Article ID Journal Published Year Pages File Type
4158239 Journal of Pediatric Surgery 2009 7 Pages PDF
Abstract

Glutamine may have benefits during neonatal sepsis, but its effects on systemic inflammation are unknown. Our aim was to determine whether glutamine affects inflammation in neonatal endotoxemia. Eleven-day rat pups were given intraperitoneal injections of saline (control; C), endotoxin (300 μg/g Escherichia coli lipopolysaccharide) (E), saline with glutamine (2 mmol/g; G), or endotoxin with glutamine (EG). Animals were killed after 2 or 6 hours. Plasma glutamine (mmol/L) was measured enzymatically, and both tumor necrosis factor α (pg/mL) and interleukin 10 (IL-10) were measured by enzyme-linked immunosorbent assay. Results, expressed as mean ± SEM, were analyzed by analysis of variance. Endotoxemia caused a rapid significant decrease in plasma glutamine at 2 hours (C, 0.73 ± 0.06; E, 0.32 ± 0.07; mean difference, 0.41 [95% confidence interval {CI, 0.17-0.64}]; P < .001), which was prevented by intraperitoneal glutamine (EG, 0.59 ± 0.04; mean difference vs E, 0.27 mmol/L [95% CI, 0.03-0.50]; P < .05), indicating glutamine absorption, whereas CG animals had a plasma glutamine of 0.82 ± 0.07. Tumor necrosis factor α was greatly increased by 2-hour endotoxemia (C, 27 ± 7; E, 2247 ± 43; mean difference, 2220 pg/mL [95% CI, 2012-2429]; P < .001), and this increase was partly prevented by glutamine (EG, 1991 ± 91; P < .05 vs E; mean difference, 256; 95% CI, 47-465; P < .05).
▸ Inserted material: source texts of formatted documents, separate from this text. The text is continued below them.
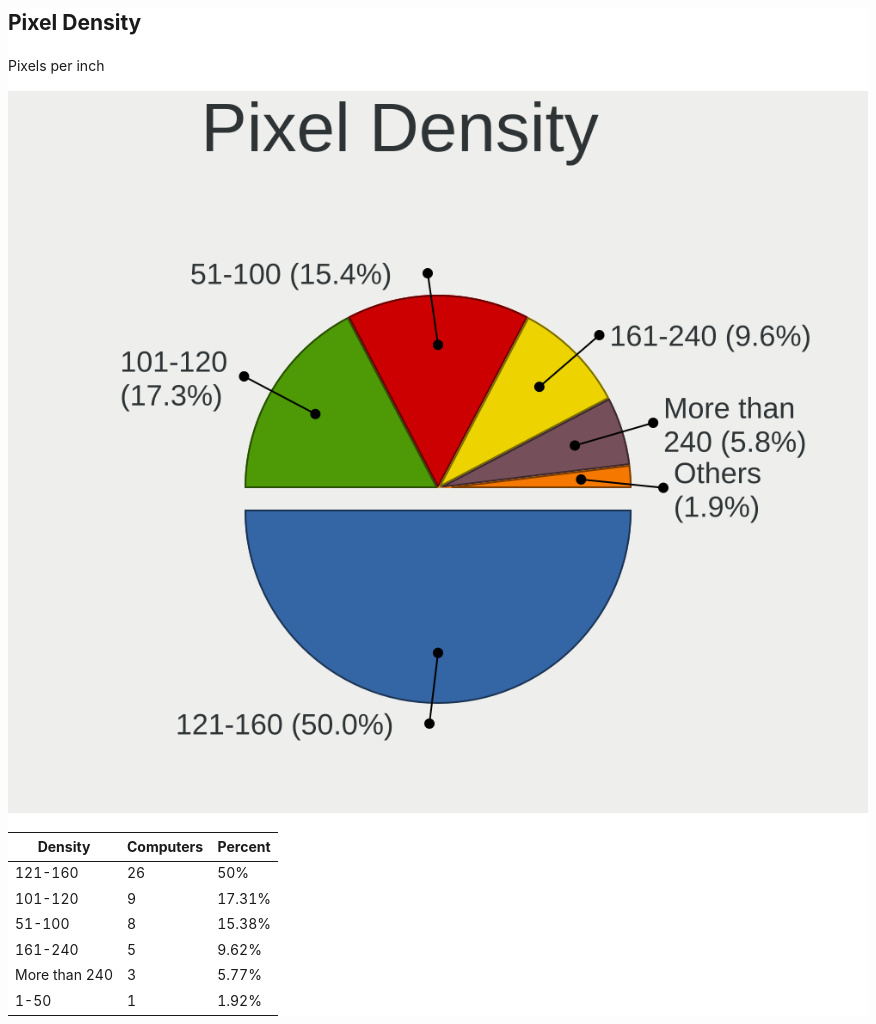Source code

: Pixel Density
-------------

Pixels per inch

![Pixel Density](./images/pie_chart_bsd/mon_density.svg)


| Density       | Computers | Percent |
|---------------|-----------|---------|
| 121-160       | 26        | 50%     |
| 101-120       | 9         | 17.31%  |
| 51-100        | 8         | 15.38%  |
| 161-240       | 5         | 9.62%   |
| More than 240 | 3         | 5.77%   |
| 1-50          | 1         | 1.92%   |
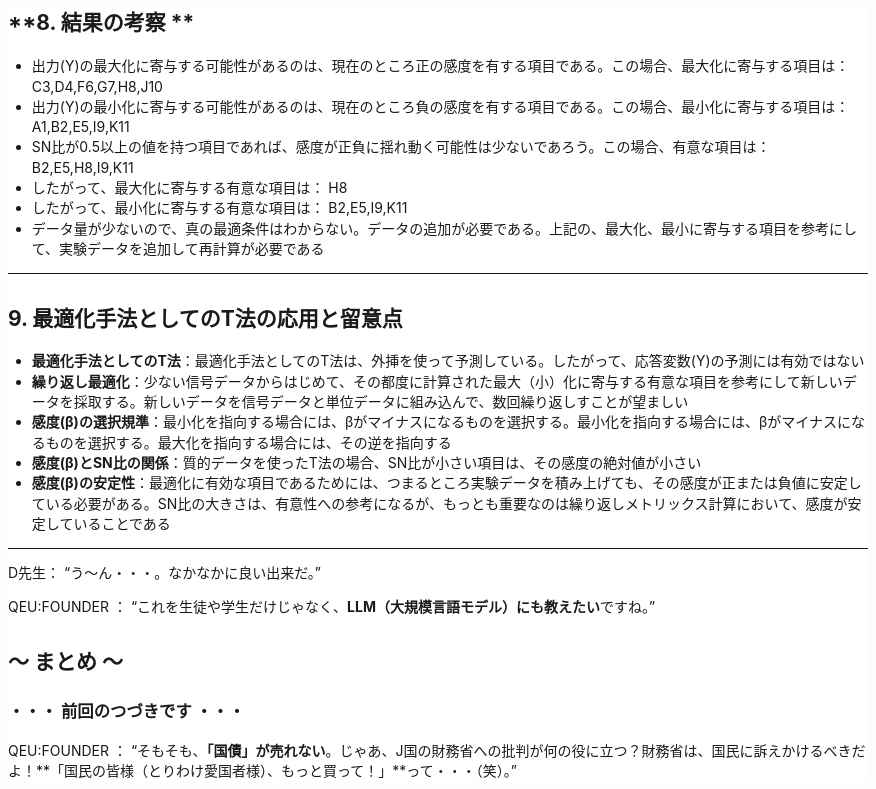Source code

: 
## **8. 結果の考察 **
- 出力(Y)の最大化に寄与する可能性があるのは、現在のところ正の感度を有する項目である。この場合、最大化に寄与する項目は： C3,D4,F6,G7,H8,J10
- 出力(Y)の最小化に寄与する可能性があるのは、現在のところ負の感度を有する項目である。この場合、最小化に寄与する項目は： A1,B2,E5,I9,K11
- SN比が0.5以上の値を持つ項目であれば、感度が正負に揺れ動く可能性は少ないであろう。この場合、有意な項目は： B2,E5,H8,I9,K11
- したがって、最大化に寄与する有意な項目は： H8
- したがって、最小化に寄与する有意な項目は： B2,E5,I9,K11
- データ量が少ないので、真の最適条件はわからない。データの追加が必要である。上記の、最大化、最小に寄与する項目を参考にして、実験データを追加して再計算が必要である

---

## **9. 最適化手法としてのT法の応用と留意点**
- **最適化手法としてのT法**：最適化手法としてのT法は、外挿を使って予測している。したがって、応答変数(Y)の予測には有効ではない
- **繰り返し最適化**：少ない信号データからはじめて、その都度に計算された最大（小）化に寄与する有意な項目を参考にして新しいデータを採取する。新しいデータを信号データと単位データに組み込んで、数回繰り返しすことが望ましい
- **感度(β)の選択規準**：最小化を指向する場合には、βがマイナスになるものを選択する。最小化を指向する場合には、βがマイナスになるものを選択する。最大化を指向する場合には、その逆を指向する
- **感度(β)とSN比の関係**：質的データを使ったT法の場合、SN比が小さい項目は、その感度の絶対値が小さい
- **感度(β)の安定性**：最適化に有効な項目であるためには、つまるところ実験データを積み上げても、その感度が正または負値に安定している必要がある。SN比の大きさは、有意性への参考になるが、もっとも重要なのは繰り返しメトリックス計算において、感度が安定していることである

---

D先生： “う～ん・・・。なかなかに良い出来だ。”

QEU:FOUNDER ： “これを生徒や学生だけじゃなく、**LLM（大規模言語モデル）にも教えたい**ですね。”


## ～ まとめ ～

### ・・・ 前回のつづきです ・・・

QEU:FOUNDER ： “そもそも、**「国債」が売れない**。じゃあ、J国の財務省への批判が何の役に立つ？財務省は、国民に訴えかけるべきだよ！**「国民の皆様（とりわけ愛国者様）、もっと買って！」**って・・・（笑）。”
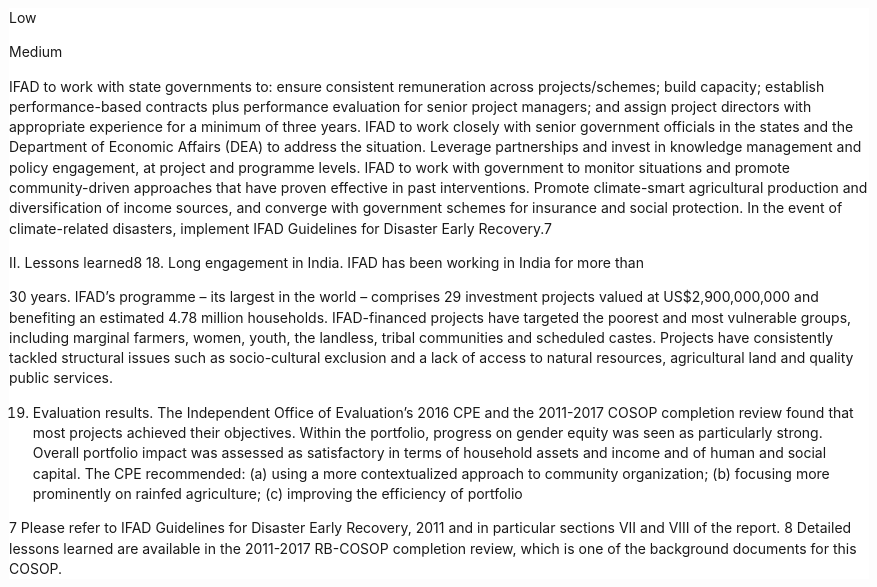 Low

Medium

IFAD to work with state governments to:
ensure consistent remuneration across
projects/schemes; build capacity; establish
performance-based contracts plus
performance evaluation for senior project
managers; and assign project directors with
appropriate experience for a minimum of
three years.
IFAD to work closely with senior government
officials in the states and the Department of
Economic Affairs (DEA) to address the
situation.
Leverage partnerships and invest in
knowledge management and policy
engagement, at project and programme
levels.
IFAD to work with government to monitor
situations and promote community-driven
approaches that have proven effective in
past interventions.
Promote climate-smart agricultural
production and diversification of income
sources, and converge with government
schemes for insurance and social protection.
In the event of climate-related disasters,
implement IFAD Guidelines for Disaster Early
Recovery.7

II. Lessons learned8
18. Long engagement in India. IFAD has been working in India for more than

30 years. IFAD’s programme – its largest in the world – comprises 29 investment
projects valued at US$2,900,000,000 and benefiting an estimated 4.78 million
households. IFAD-financed projects have targeted the poorest and most vulnerable
groups, including marginal farmers, women, youth, the landless, tribal communities
and scheduled castes. Projects have consistently tackled structural issues such as
socio-cultural exclusion and a lack of access to natural resources, agricultural land
and quality public services.

19. Evaluation results. The Independent Office of Evaluation’s 2016 CPE and the
2011-2017 COSOP completion review found that most projects achieved their
objectives. Within the portfolio, progress on gender equity was seen as particularly
strong. Overall portfolio impact was assessed as satisfactory in terms of household
assets and income and of human and social capital. The CPE recommended: (a)
using a more contextualized approach to community organization; (b) focusing
more prominently on rainfed agriculture; (c) improving the efficiency of portfolio

7 Please refer to IFAD Guidelines for Disaster Early Recovery, 2011 and in particular sections VII and VIII of the report.
8 Detailed lessons learned are available in the 2011-2017 RB-COSOP completion review, which is one of the background
documents for this COSOP.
The effect of glutamine was more pronounced at 6 hours (C, 32 ± 27; E, 799 ± 193; EG, 219 ± 75, C vs E mean difference, 767; 95% CI, 346-1188; P < .001; E vs EG mean difference, 580; 95% CI, 159-1001; P < .01). The IL-10 levels were also greatly increased by 2-hour endotoxemia (C = 55 ± 21, E = 2429 ± 58, EG = 1989 ± 177; C vs E mean difference, 2374; 95% CI, 2740-2008; P < .001; E vs EG mean difference, 440; 95% CI, 74-807; P < .05). Glutamine administration partially prevents the sepsis-induced fall in plasma glutamine levels and reduces the concentration of both proinflammatory and antiinflammatory cytokines.